A Lone Gunman
The X Files' Lone Gunmen are all a little nuts, but Mulder couldn't do his job without them, and they saved Scully's life. Byers is the serious member of the team - the information systems specialist who actually remembers to comb his hair. Frohicke is the technological gadget wizard who wants to have a life.
And Langly's the one who looks like Garth from Wayne's World...the perpetually adolescent hacker who can believe any paranoid conspiracy, no matter how farfetched. He's the one certain audience members seem to feel is representative of themselves.

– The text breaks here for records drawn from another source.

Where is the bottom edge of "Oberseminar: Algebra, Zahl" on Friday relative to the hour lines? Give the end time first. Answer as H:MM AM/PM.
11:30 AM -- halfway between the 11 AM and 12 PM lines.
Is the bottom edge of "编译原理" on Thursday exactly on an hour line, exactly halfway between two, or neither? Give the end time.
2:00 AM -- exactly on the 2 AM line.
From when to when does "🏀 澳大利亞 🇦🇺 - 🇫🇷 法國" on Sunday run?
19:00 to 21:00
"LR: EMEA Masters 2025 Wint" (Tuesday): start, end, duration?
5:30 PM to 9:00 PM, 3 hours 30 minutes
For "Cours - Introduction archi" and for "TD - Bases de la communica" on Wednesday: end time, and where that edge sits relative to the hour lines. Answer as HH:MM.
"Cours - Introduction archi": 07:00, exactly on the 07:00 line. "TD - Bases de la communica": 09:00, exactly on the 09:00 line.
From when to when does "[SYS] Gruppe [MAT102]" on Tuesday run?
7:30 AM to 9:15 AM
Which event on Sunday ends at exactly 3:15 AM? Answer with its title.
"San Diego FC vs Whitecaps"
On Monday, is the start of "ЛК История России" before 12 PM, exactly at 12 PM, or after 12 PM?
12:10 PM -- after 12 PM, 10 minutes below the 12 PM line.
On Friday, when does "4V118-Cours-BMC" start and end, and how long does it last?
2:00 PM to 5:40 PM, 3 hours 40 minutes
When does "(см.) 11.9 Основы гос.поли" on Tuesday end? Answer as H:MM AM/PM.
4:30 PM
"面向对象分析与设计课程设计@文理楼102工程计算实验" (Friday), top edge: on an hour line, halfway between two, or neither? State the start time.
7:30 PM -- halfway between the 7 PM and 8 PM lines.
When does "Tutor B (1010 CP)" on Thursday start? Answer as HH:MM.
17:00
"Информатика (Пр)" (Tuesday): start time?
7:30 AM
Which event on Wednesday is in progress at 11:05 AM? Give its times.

Dean Haglund, who plays Langly, jokingly says that while he can't hack his way into top-level security systems, he too is a computer geek. "I am knowledgeable about computers - friends call me to fix their systems and stuff," he admits. "I am somewhere between a complete idiot and Langly on the computer, but he has that really cool software where he can just sit around reading books and drinking Tab while it works!"
If only it were that simple. Like the rest of us amateurs, Haglund suffers from "weird things happening" - like the recent disappearance of his web page from the server, www.deanx.com. It's almost enough to make him paranoid. "My page vanished off my site for no reason right around the time it was mentioned in Entertainment Weekly," he says suspiciously. "My sysop at my server's going, 'What happened to your web page?' Well, you tell me, tough guy!"
Perhaps his page's disappearance is related to Haglund's recent, hilarious online column in which he gave a blow-by-blow account of being forced to watch the Tommy and Pamela Anderson Lee sex tapes at a party. The Canadian-born actor writes his own pages and answers all his e-mail, to the delight of his fans. "Coding now is completely easy, all the Java and HTML stuff is kind of a breeze - it used to be hours, you needed to learn C++ and Visual Basic and drive yourself crazy. Now it's just fill in the blanks, isn't that great?" He still types the old code letters in himself.
Other than computers, the part of Haglund which has the most in common with Langly is the hair. "In the audition, I didn't even have the glasses - they only added that the day I got to set, and I was stuck with them ever since," he reveals. "We didn't know at the time they were going to be recurring characters." At the audition, the producers told the actors almost nothing about the character - not even that Langly was a computer hacker.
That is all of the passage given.